Controversias y Enseñanzas de Calisto
Según Hipólito, Calisto propuso una serie de opiniones y prácticas que se consideraron en oposición a la enseñanza tradicional de la Iglesia en su momento. Entre estas, se destacan:
Perdón de pecados: Calisto sostenía que él mismo tenía la facultad de perdonar todos los pecados, incluso aquellos graves, para aquellos que se unían a su escuela1. Esta postura buscaba ofrecer consuelo a quienes, habiendo cometido transgresiones, habían sido rechazados por otras comunidades cristianas1.
Disciplina clerical: Permitió que obispos, sacerdotes y diáconos que se habían casado dos o incluso tres veces mantuvieran sus cargos clericales1. También sostuvo que si un clérigo se casaba después de ser ordenado, podía continuar en sus órdenes como si no hubiera pecado, justificando su postura con la Escritura, como la cita «¿Quién eres tú para juzgar al siervo de otro?» (Romanos 14:4)1.
Parábola de la cizaña y el arca de Noé: Para apoyar su visión de una Iglesia inclusiva que acogía a pecadores, Calisto interpretó la parábola de la cizaña (Mateo 13:30) en el sentido de que los pecadores debían permanecer en la Iglesia junto a los justos1. También comparó la Iglesia con el arca de Noé, la cual contenía tanto animales limpios como impuros (perros, lobos, cuervos), simbolizando la convivencia de buenos y malos dentro de la comunidad eclesial1.

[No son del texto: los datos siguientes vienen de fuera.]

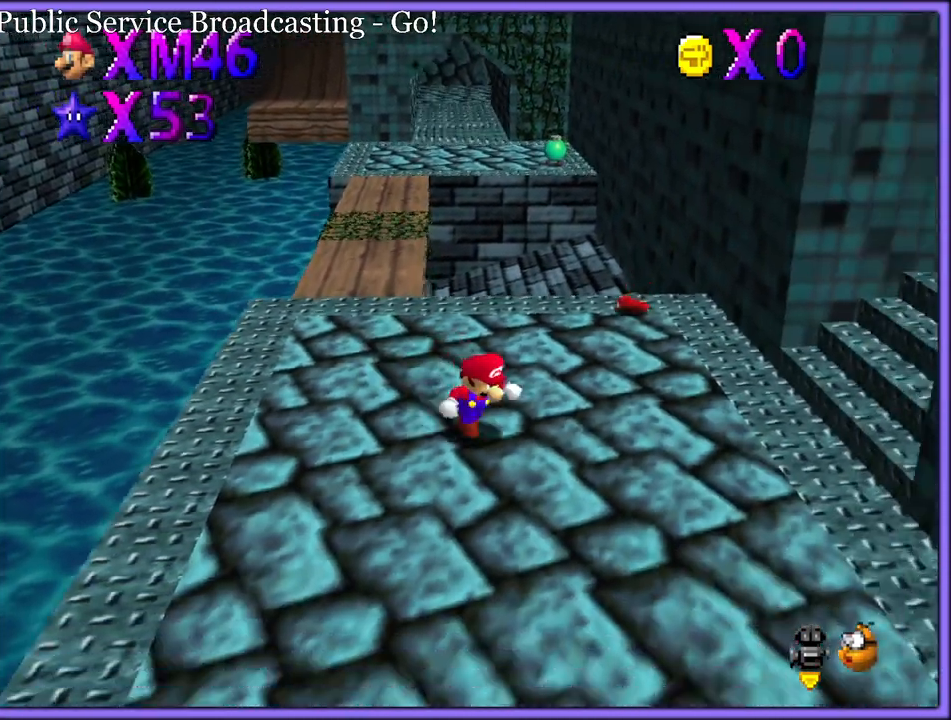
{"buttons": [], "left_stick": "up", "button_events": []}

Prácticas morales: Hipólito criticó duramente las permisividades atribuidas a Calisto, señalando que sus seguidores se multiplicaban debido a la laxitud moral. Según Hipólito, Calisto permitía que las mujeres solteras que ardían de pasión o que no deseaban comprometer su dignidad a través de un matrimonio legal, pudieran tener cualquier compañero que eligieran, ya fuera esclavo o libre, y considerar a esa pareja como esposo sin estar legalmente casadas1. Hipólito también acusó a las mujeres de esta escuela de usar drogas para inducir la esterilidad o de recurrir a la expulsión de lo concebido, a fin de evitar tener hijos con personas de menor estatus social o económico, lo que consideró un acto de impiedad que combinaba adulterio y asesinato1.
Bautismo por segunda vez: Durante el episcopado de Calisto, el segundo bautismo fue «presuntuosamente» intentado por primera vez por sus seguidores1.
Hipólito de Roma, el principal detractor de Calisto, lo acusó de establecer una escuela teológica en antagonismo a la Iglesia y de comprometer la moralidad cristiana1. A pesar de las acusaciones, San Calixto I (el Papa 16º de la Iglesia Católica) es recordado por su liderazgo en la disciplina eclesiástica y por defender la fe trinitaria ortodoxa contra herejías como el modalismo y el sabelianismo, enfatizando el papel de la Iglesia como comunidad de perdón2.